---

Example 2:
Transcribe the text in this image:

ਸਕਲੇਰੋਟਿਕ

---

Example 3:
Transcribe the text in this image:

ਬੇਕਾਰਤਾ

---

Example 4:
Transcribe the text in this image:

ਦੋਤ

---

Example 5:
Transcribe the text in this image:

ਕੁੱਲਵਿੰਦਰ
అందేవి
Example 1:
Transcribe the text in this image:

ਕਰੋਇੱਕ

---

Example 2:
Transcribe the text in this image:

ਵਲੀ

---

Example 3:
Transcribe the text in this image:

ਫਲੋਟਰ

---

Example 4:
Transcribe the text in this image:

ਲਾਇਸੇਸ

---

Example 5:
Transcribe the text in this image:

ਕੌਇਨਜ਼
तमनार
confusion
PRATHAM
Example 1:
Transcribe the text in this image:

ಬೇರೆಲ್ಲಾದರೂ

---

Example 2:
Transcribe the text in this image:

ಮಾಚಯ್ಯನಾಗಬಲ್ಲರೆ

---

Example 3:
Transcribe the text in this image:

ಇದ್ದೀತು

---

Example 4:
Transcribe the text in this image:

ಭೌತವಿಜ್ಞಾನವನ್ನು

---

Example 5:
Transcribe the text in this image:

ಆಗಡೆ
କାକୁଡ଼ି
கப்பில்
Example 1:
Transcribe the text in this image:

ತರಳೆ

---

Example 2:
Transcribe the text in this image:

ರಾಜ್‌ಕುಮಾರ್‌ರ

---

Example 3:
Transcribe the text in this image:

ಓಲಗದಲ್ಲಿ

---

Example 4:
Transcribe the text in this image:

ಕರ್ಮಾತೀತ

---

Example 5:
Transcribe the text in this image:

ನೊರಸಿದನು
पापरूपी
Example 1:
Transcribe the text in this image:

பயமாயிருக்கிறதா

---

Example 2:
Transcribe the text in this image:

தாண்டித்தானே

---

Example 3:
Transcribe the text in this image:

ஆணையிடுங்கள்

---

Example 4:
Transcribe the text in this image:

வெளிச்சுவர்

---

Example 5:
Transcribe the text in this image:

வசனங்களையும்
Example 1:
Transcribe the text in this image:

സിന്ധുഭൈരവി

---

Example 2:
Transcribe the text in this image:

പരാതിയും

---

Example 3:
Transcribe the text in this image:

* EXERCISE DIRECTIONS: When you transcribe the records above, keep every line exactly the same.

* ANSWER AREA:
---

Example 2:
Transcribe the text in this image:

ਸਕਲੇਰੋਟਿਕ

---

Example 3:
Transcribe the text in this image:

ਬੇਕਾਰਤਾ

---

Example 4:
Transcribe the text in this image:

ਦੋਤ

---

Example 5:
Transcribe the text in this image:

ਕੁੱਲਵਿੰਦਰ
అందేవి
Example 1:
Transcribe the text in this image:

ਕਰੋਇੱਕ

---

Example 2:
Transcribe the text in this image:

ਵਲੀ

---

Example 3:
Transcribe the text in this image:

ਫਲੋਟਰ

---

Example 4:
Transcribe the text in this image:

ਲਾਇਸੇਸ

---

Example 5:
Transcribe the text in this image:

ਕੌਇਨਜ਼
तमनार
confusion
PRATHAM
Example 1:
Transcribe the text in this image:

ಬೇರೆಲ್ಲಾದರೂ

---

Example 2:
Transcribe the text in this image:

ಮಾಚಯ್ಯನಾಗಬಲ್ಲರೆ

---

Example 3:
Transcribe the text in this image:

ಇದ್ದೀತು

---

Example 4:
Transcribe the text in this image:

ಭೌತವಿಜ್ಞಾನವನ್ನು

---

Example 5:
Transcribe the text in this image:

ಆಗಡೆ
କାକୁଡ଼ି
கப்பில்
Example 1:
Transcribe the text in this image:

ತರಳೆ

---

Example 2:
Transcribe the text in this image:

ರಾಜ್‌ಕುಮಾರ್‌ರ

---

Example 3:
Transcribe the text in this image:

ಓಲಗದಲ್ಲಿ

---

Example 4:
Transcribe the text in this image:

ಕರ್ಮಾತೀತ

---

Example 5:
Transcribe the text in this image:

ನೊರಸಿದನು
पापरूपी
Example 1:
Transcribe the text in this image:

பயமாயிருக்கிறதா

---

Example 2:
Transcribe the text in this image:

தாண்டித்தானே

---

Example 3:
Transcribe the text in this image:

ஆணையிடுங்கள்

---

Example 4:
Transcribe the text in this image:

வெளிச்சுவர்

---

Example 5:
Transcribe the text in this image:

வசனங்களையும்
Example 1:
Transcribe the text in this image:

സിന്ധുഭൈരവി

---

Example 2:
Transcribe the text in this image:

പരാതിയും

---

Example 3:
Transcribe the text in this image:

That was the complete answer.